Would it be possible to reproduce every entry exactly, please?

*Records provided:*
---+---
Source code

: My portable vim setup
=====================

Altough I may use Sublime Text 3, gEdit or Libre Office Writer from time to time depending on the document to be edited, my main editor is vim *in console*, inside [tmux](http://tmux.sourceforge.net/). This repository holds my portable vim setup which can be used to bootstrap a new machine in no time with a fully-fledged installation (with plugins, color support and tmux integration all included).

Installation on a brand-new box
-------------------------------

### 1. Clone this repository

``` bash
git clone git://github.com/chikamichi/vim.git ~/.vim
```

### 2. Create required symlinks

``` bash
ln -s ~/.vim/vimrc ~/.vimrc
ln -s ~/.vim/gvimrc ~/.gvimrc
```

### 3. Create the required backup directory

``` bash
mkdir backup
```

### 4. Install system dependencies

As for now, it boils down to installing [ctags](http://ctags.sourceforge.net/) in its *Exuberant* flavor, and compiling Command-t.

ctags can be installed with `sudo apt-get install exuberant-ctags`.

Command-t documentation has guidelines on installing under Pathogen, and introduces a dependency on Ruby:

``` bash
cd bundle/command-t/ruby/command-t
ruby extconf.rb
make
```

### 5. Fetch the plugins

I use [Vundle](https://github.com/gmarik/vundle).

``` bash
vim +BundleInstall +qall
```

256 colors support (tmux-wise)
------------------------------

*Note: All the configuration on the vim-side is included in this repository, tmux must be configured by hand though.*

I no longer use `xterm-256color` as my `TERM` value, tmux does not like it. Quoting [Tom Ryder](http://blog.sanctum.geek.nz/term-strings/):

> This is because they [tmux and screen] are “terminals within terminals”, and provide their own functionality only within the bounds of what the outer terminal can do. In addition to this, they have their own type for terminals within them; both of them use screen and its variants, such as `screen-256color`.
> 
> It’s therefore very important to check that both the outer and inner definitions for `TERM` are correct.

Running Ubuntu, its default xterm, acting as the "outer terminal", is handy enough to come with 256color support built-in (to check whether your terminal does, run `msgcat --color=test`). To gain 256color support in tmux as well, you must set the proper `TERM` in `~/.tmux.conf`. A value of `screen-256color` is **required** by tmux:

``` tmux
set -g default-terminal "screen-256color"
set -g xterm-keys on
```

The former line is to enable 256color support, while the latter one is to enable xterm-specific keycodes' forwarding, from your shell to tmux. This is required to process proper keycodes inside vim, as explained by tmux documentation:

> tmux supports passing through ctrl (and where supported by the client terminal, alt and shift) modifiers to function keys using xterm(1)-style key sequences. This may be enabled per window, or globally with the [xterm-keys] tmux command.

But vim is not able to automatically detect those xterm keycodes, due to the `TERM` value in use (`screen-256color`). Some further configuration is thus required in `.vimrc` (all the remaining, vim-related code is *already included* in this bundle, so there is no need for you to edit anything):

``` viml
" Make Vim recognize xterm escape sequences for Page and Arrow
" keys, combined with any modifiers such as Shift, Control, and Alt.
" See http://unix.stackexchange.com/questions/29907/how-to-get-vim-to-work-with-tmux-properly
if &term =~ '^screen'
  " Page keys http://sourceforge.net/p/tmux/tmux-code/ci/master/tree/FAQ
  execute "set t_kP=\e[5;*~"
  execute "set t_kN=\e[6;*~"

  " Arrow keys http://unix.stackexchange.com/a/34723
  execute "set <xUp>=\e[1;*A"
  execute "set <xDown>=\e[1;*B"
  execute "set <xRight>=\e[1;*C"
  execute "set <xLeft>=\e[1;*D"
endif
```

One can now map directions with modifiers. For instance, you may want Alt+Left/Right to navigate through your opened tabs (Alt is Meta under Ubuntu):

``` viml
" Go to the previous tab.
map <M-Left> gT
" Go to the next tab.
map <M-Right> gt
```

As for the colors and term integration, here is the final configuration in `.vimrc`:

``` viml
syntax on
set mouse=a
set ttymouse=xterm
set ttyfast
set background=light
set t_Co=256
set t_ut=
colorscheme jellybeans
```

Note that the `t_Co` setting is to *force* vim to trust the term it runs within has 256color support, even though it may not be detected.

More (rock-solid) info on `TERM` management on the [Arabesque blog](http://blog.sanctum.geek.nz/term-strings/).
---+---
*Task answer:*
Source code

: My portable vim setup
=====================

Altough I may use Sublime Text 3, gEdit or Libre Office Writer from time to time depending on the document to be edited, my main editor is vim *in console*, inside [tmux](http://tmux.sourceforge.net/). This repository holds my portable vim setup which can be used to bootstrap a new machine in no time with a fully-fledged installation (with plugins, color support and tmux integration all included).

Installation on a brand-new box
-------------------------------

### 1. Clone this repository

``` bash
git clone git://github.com/chikamichi/vim.git ~/.vim
```

### 2. Create required symlinks

``` bash
ln -s ~/.vim/vimrc ~/.vimrc
ln -s ~/.vim/gvimrc ~/.gvimrc
```

### 3. Create the required backup directory

``` bash
mkdir backup
```

### 4. Install system dependencies

As for now, it boils down to installing [ctags](http://ctags.sourceforge.net/) in its *Exuberant* flavor, and compiling Command-t.

ctags can be installed with `sudo apt-get install exuberant-ctags`.

Command-t documentation has guidelines on installing under Pathogen, and introduces a dependency on Ruby:

``` bash
cd bundle/command-t/ruby/command-t
ruby extconf.rb
make
```

### 5. Fetch the plugins

I use [Vundle](https://github.com/gmarik/vundle).

``` bash
vim +BundleInstall +qall
```

256 colors support (tmux-wise)
------------------------------

*Note: All the configuration on the vim-side is included in this repository, tmux must be configured by hand though.*

I no longer use `xterm-256color` as my `TERM` value, tmux does not like it. Quoting [Tom Ryder](http://blog.sanctum.geek.nz/term-strings/):

> This is because they [tmux and screen] are “terminals within terminals”, and provide their own functionality only within the bounds of what the outer terminal can do. In addition to this, they have their own type for terminals within them; both of them use screen and its variants, such as `screen-256color`.
> 
> It’s therefore very important to check that both the outer and inner definitions for `TERM` are correct.

Running Ubuntu, its default xterm, acting as the "outer terminal", is handy enough to come with 256color support built-in (to check whether your terminal does, run `msgcat --color=test`). To gain 256color support in tmux as well, you must set the proper `TERM` in `~/.tmux.conf`. A value of `screen-256color` is **required** by tmux:

``` tmux
set -g default-terminal "screen-256color"
set -g xterm-keys on
```

The former line is to enable 256color support, while the latter one is to enable xterm-specific keycodes' forwarding, from your shell to tmux. This is required to process proper keycodes inside vim, as explained by tmux documentation:

> tmux supports passing through ctrl (and where supported by the client terminal, alt and shift) modifiers to function keys using xterm(1)-style key sequences. This may be enabled per window, or globally with the [xterm-keys] tmux command.

But vim is not able to automatically detect those xterm keycodes, due to the `TERM` value in use (`screen-256color`). Some further configuration is thus required in `.vimrc` (all the remaining, vim-related code is *already included* in this bundle, so there is no need for you to edit anything):

``` viml
" Make Vim recognize xterm escape sequences for Page and Arrow
" keys, combined with any modifiers such as Shift, Control, and Alt.
" See http://unix.stackexchange.com/questions/29907/how-to-get-vim-to-work-with-tmux-properly
if &term =~ '^screen'
  " Page keys http://sourceforge.net/p/tmux/tmux-code/ci/master/tree/FAQ
  execute "set t_kP=\e[5;*~"
  execute "set t_kN=\e[6;*~"

  " Arrow keys http://unix.stackexchange.com/a/34723
  execute "set <xUp>=\e[1;*A"
  execute "set <xDown>=\e[1;*B"
  execute "set <xRight>=\e[1;*C"
  execute "set <xLeft>=\e[1;*D"
endif
```

One can now map directions with modifiers. For instance, you may want Alt+Left/Right to navigate through your opened tabs (Alt is Meta under Ubuntu):

``` viml
" Go to the previous tab.
map <M-Left> gT
" Go to the next tab.
map <M-Right> gt
```

As for the colors and term integration, here is the final configuration in `.vimrc`:

``` viml
syntax on
set mouse=a
set ttymouse=xterm
set ttyfast
set background=light
set t_Co=256
set t_ut=
colorscheme jellybeans
```

Note that the `t_Co` setting is to *force* vim to trust the term it runs within has 256color support, even though it may not be detected.

More (rock-solid) info on `TERM` management on the [Arabesque blog](http://blog.sanctum.geek.nz/term-strings/).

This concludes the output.